Epididymis, Epithelium - Vacuolation
comment:The epididymal epithelium develops many different forms of vacuolation. They are often segmental and region specific. The vacuolation may be the result of a number of degenerative processes, including the accumulation of lipids, phospholipids (phospholipidosis), glycoproteins, or fluids. The vacuoles may be or large (macrovacuolation, Figure 1 ) or small (microvacuolation, Figure 2 ) and may appear empty or filled with basophilic or eosinophilic material. Basophilic vacuolation is a common age-related, background finding in a specific segment of the distal caput region of the rat ( Figure 1 ). Large clear vacuoles are frequently seen as an incidental finding at the corpus cauda junction in the rat epididymis. Vacuolation of the epididymis can also be test article related and may be diffuse or segmental. Clear cells are a normal cell type of the epididymal epithelium involved in endocytosis of luminal particulate matter. They are often increased in number and prominence, particularly in the cauda, when there is increased cell debris in the epididymal lumen ( Figure 3 ). Care should be taken to distinguish these normal clear cells from degenerative vacuolar changes. The distinction can be made since clear cells are filled with lysosomes that stain strongly positive with Periodic acid-Schiff.

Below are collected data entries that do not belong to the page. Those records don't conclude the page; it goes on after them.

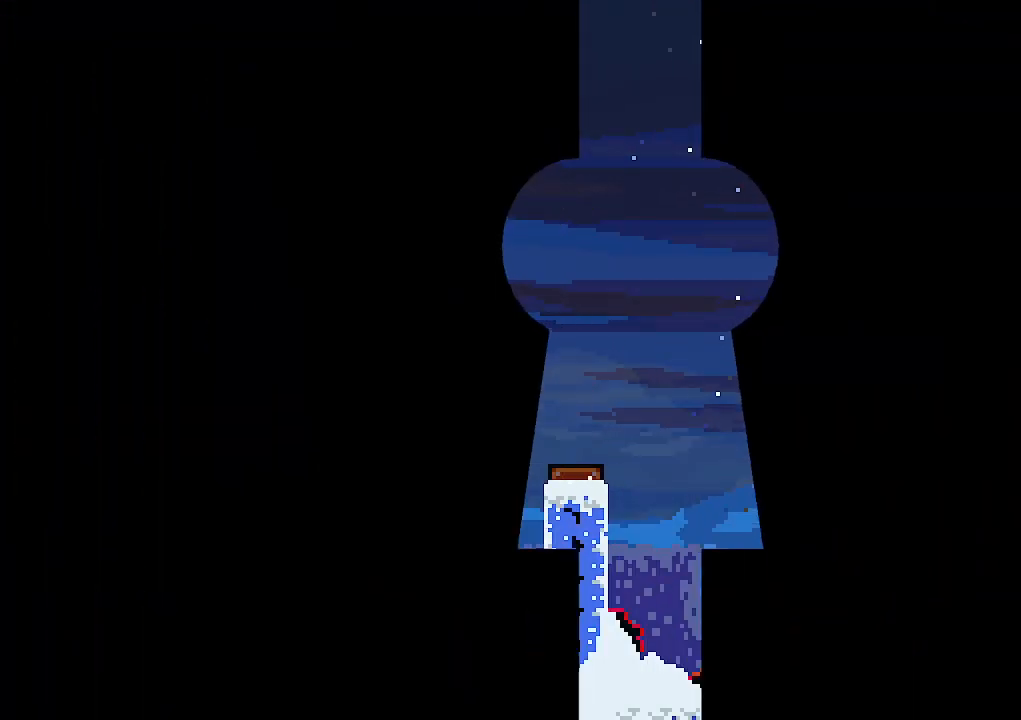
{"keys": ["down", "jump", "right"], "events": [[367, "down", "down"], [367, "right", "down"], [417, "dash", "down"], [450, "jump", "down"], [500, "dash", "up"]]}
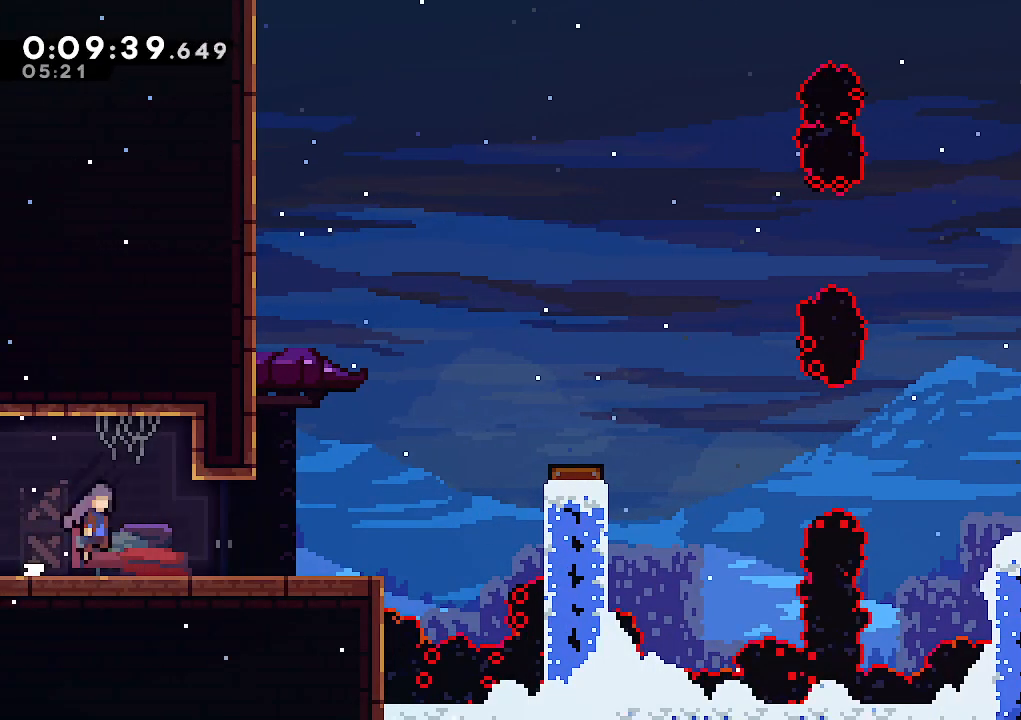
{"keys": ["down", "jump", "right"], "events": [[50, "jump", "up"], [233, "jump", "down"]]}
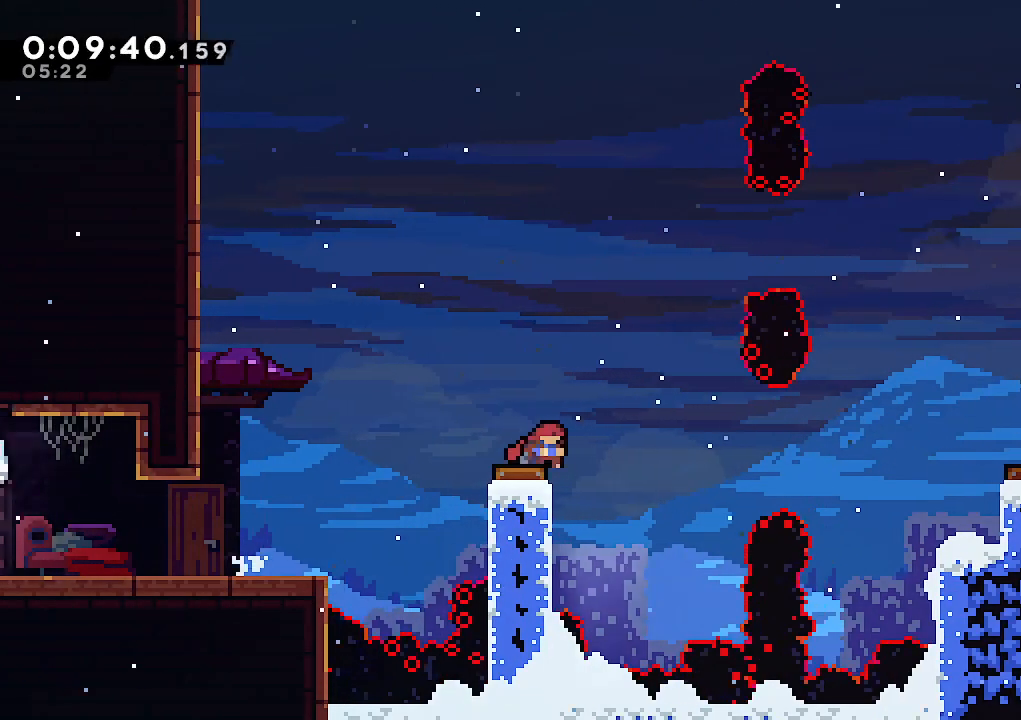
{"keys": ["right"], "events": [[250, "dash", "down"], [250, "down", "up"], [250, "jump", "up"], [400, "dash", "up"]]}
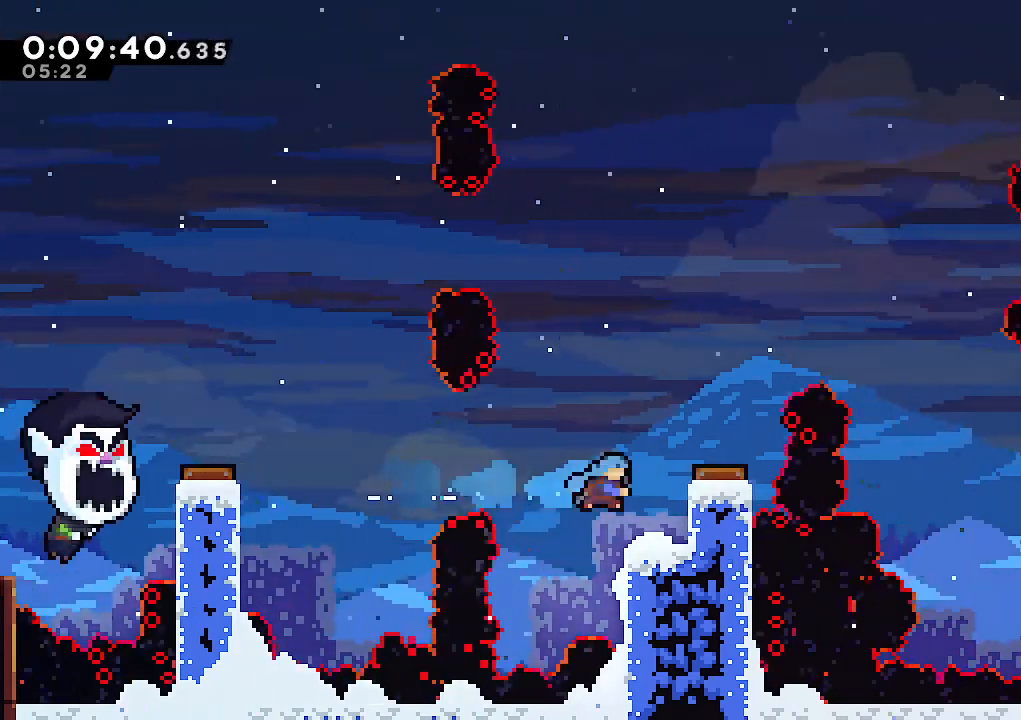
{"keys": ["right"], "events": [[83, "climb", "down"], [133, "jump", "down"], [267, "jump", "up"], [417, "climb", "up"], [450, "right", "up"], [500, "right", "down"]]}
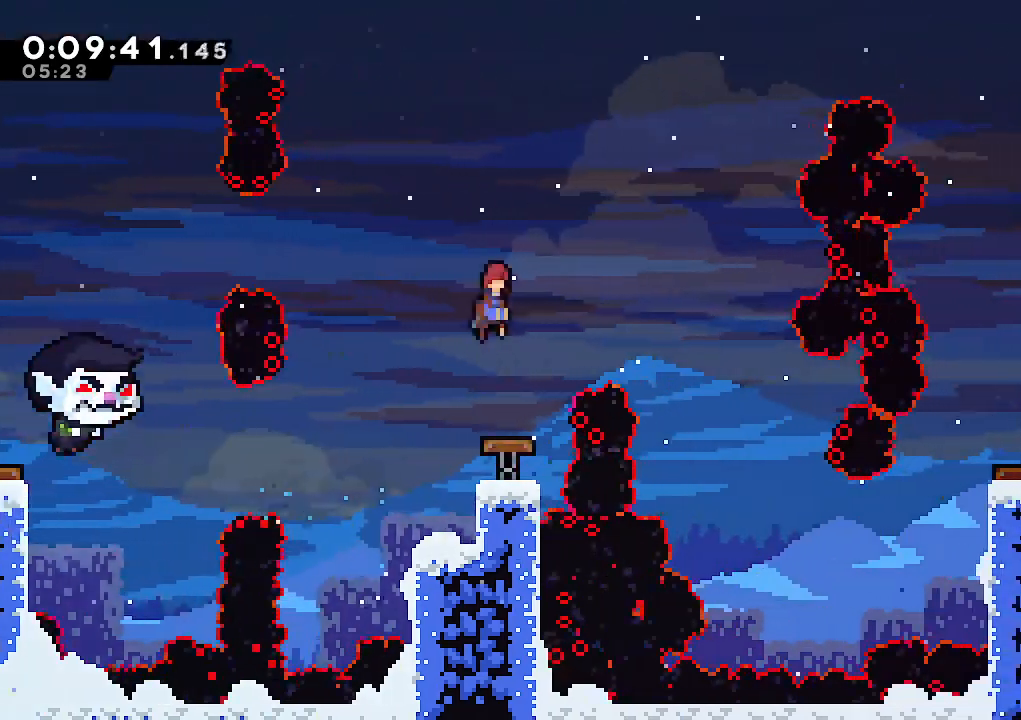
{"keys": ["down", "right"], "events": [[383, "down", "down"]]}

recommendation:Vacuolation of the epithelium should be recorded and graded and should be discussed in the pathology narrative if the incidence and/or severity appears to be related to chemical administration. The type and location of the vacuolation should be noted if it appears specific and noteworthy. Diagnosis should indicate if the change is bilateral. Correlation with disturbances in other male reproductive organs is recommended to aid interpretation.